#### [EXERCISE TEXT]
-----

Hope this gets you moving in a useful direction!

Jim Davis
Hi Jim, Thanks for the answer. Unfortunately, we don't control the web service client very well (it is a third party application, QuickBooks Web Connector) and using self-signed certificates isn't a great option. Although doable, it would be much better to get JBoss to connect over http or https depending on configuration, not on the code of the webservice componenent.
Yishai
+1  A: 

Why don't you set up a servlet filter on your web application which watches for WSDL requests and rewrites the soap:address in the responses using values from its configuration? Then you can set it up however you want.

It may not be the most elegant solution, I agree :-) - but then that would have been for the configurability to be in JBoss, wouldn't it? And if JBoss eventually introduces this feature, you can just remove the filter.

Update: A typical JBoss EAR has the following structure:

myapp.ear
|+ META-INF
   |+ applications.xml and jboss-app.xml
|+ myapp.war
   |+ web pages and JSP /JSF pages
   |+ WEB-INF
      |+ web.xml, jboss-web.xml, faces-config.xml etc.

-----

#### [WORK ORDER 1]
In the JBoss discussion, rewrite the paragraph beginning "Why don't you set up a servlet filter" more briefly and keep its main facts.
#### [WORK ORDER 2]
Continue the JBoss discussion after its last line.

-----

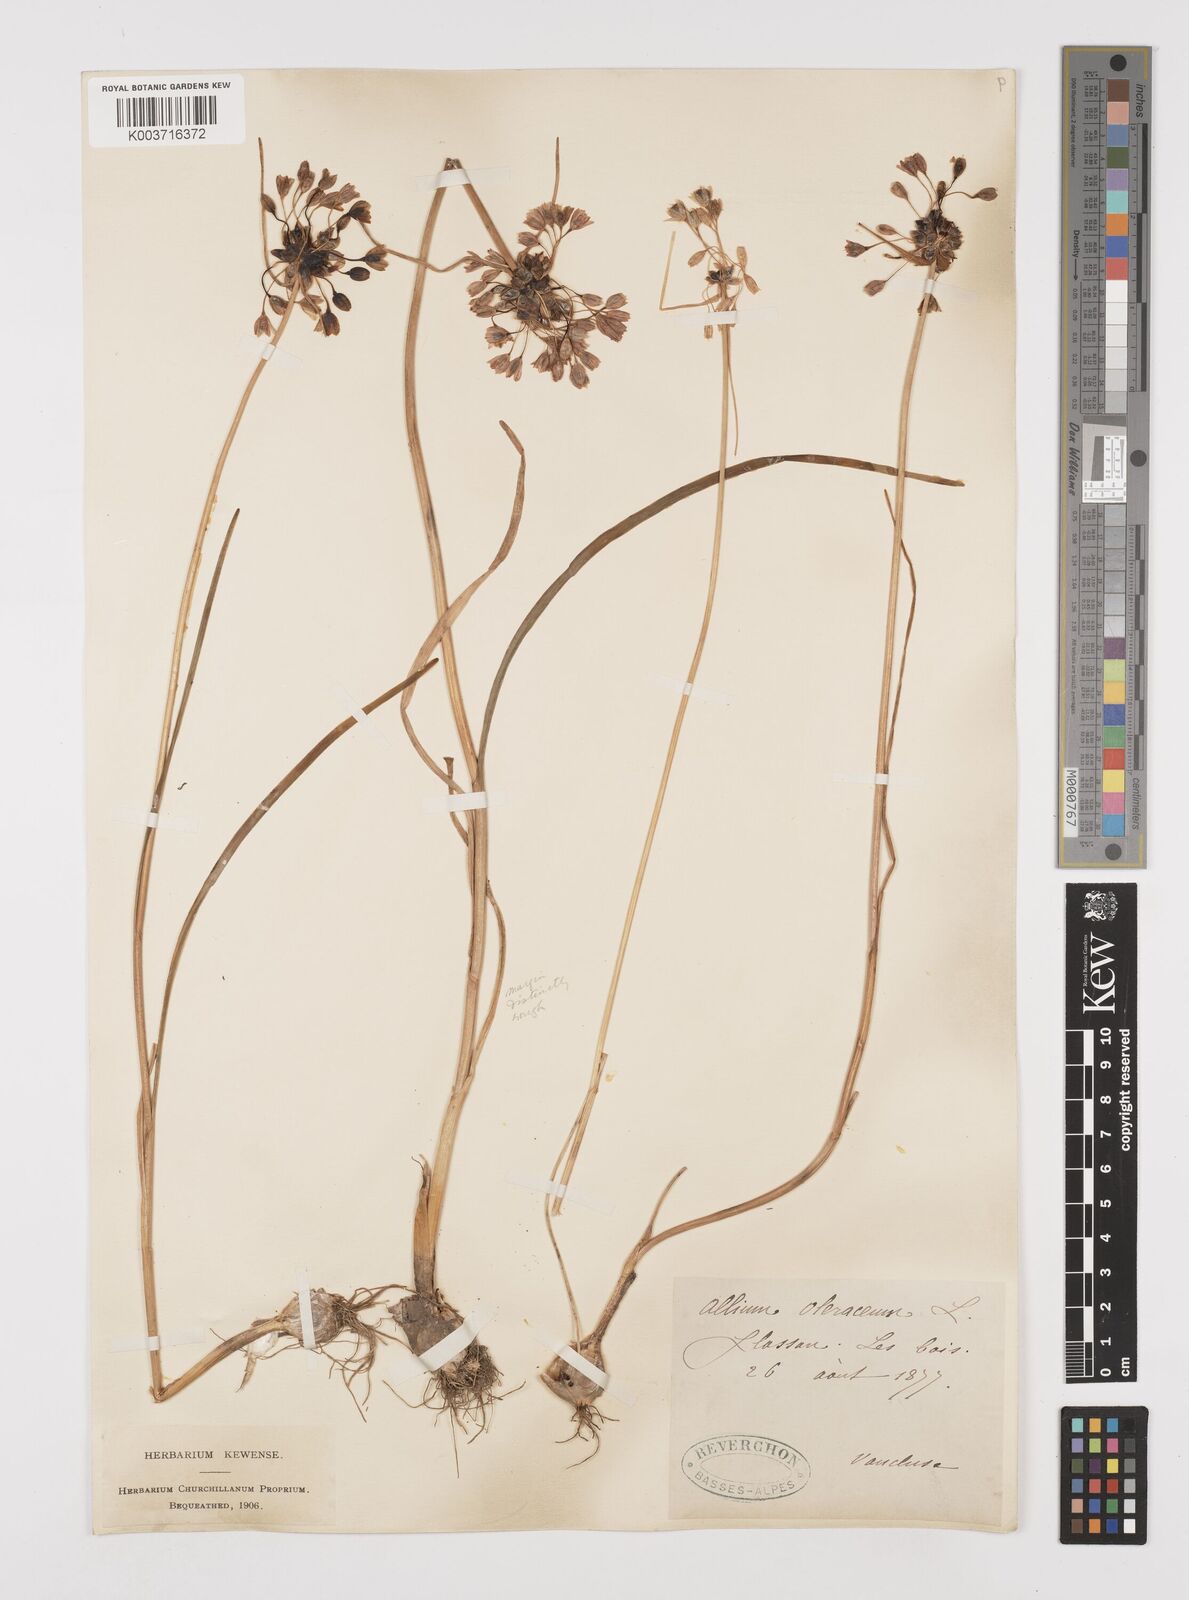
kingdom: Plantae
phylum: Tracheophyta
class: Liliopsida
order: Asparagales
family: Amaryllidaceae
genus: Allium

-----

#### [EXERCISE RESPONSE 1]
Add a servlet filter to the web application that catches WSDL requests and rewrites the soap:address in the responses using values from its configuration. This allows any setup you want.

#### [EXERCISE RESPONSE 2]
      |+ lib
         |+ tag library JARs
      |+ classes
         |+ servlets and other classes used by web pages
|+ myapp.jar
   |+ EJB3 bean classes
   |+ META-INF
      |+ ejb-jar.xml and persistence.xml
|+ lib
   |+ Library JARs for the EAR

Can you confirm that your deployed EAR has this structure? If not, how is it different?

Update #2: JBoss automatically generates a web.xml for EJB3 beans which are in a JAR inside the EAR being deployed. This web.xml is definitely hard-coded (i.e. doesn't use as a basis an XML file which you can tweak) and so it is awkward (though not impossible) to change this to include a filter (you basically need to change various things in jboss-beans.xml to point to your own web.xml generator, which can do whatever you want). It would be a lot less development work if the EJB3 beans were in the WAR file - then you can configure the Filter conventionally using the WAR's web.xml, which you presumably have control over. However, that might be problematic if that's a third-party JAR you're using - or it might not. Without knowing the details it's hard to see which the best approach will be.


Edit from the question's author:

Thanks for all the effort. This appears to be the basic approach - intercept and change the WSDL. If you can't make your webservice a POJO assigned in the war, where you can use a servlet filter, then you can make a servlet that proxies the request, and do it that way. That was my solution.

Vinay Sajip
That is not a bad idea, thanks! The thing is that this is deployed as an EJB3, not inside a WAR. Of course that could be changed, but that would be somewhat involved.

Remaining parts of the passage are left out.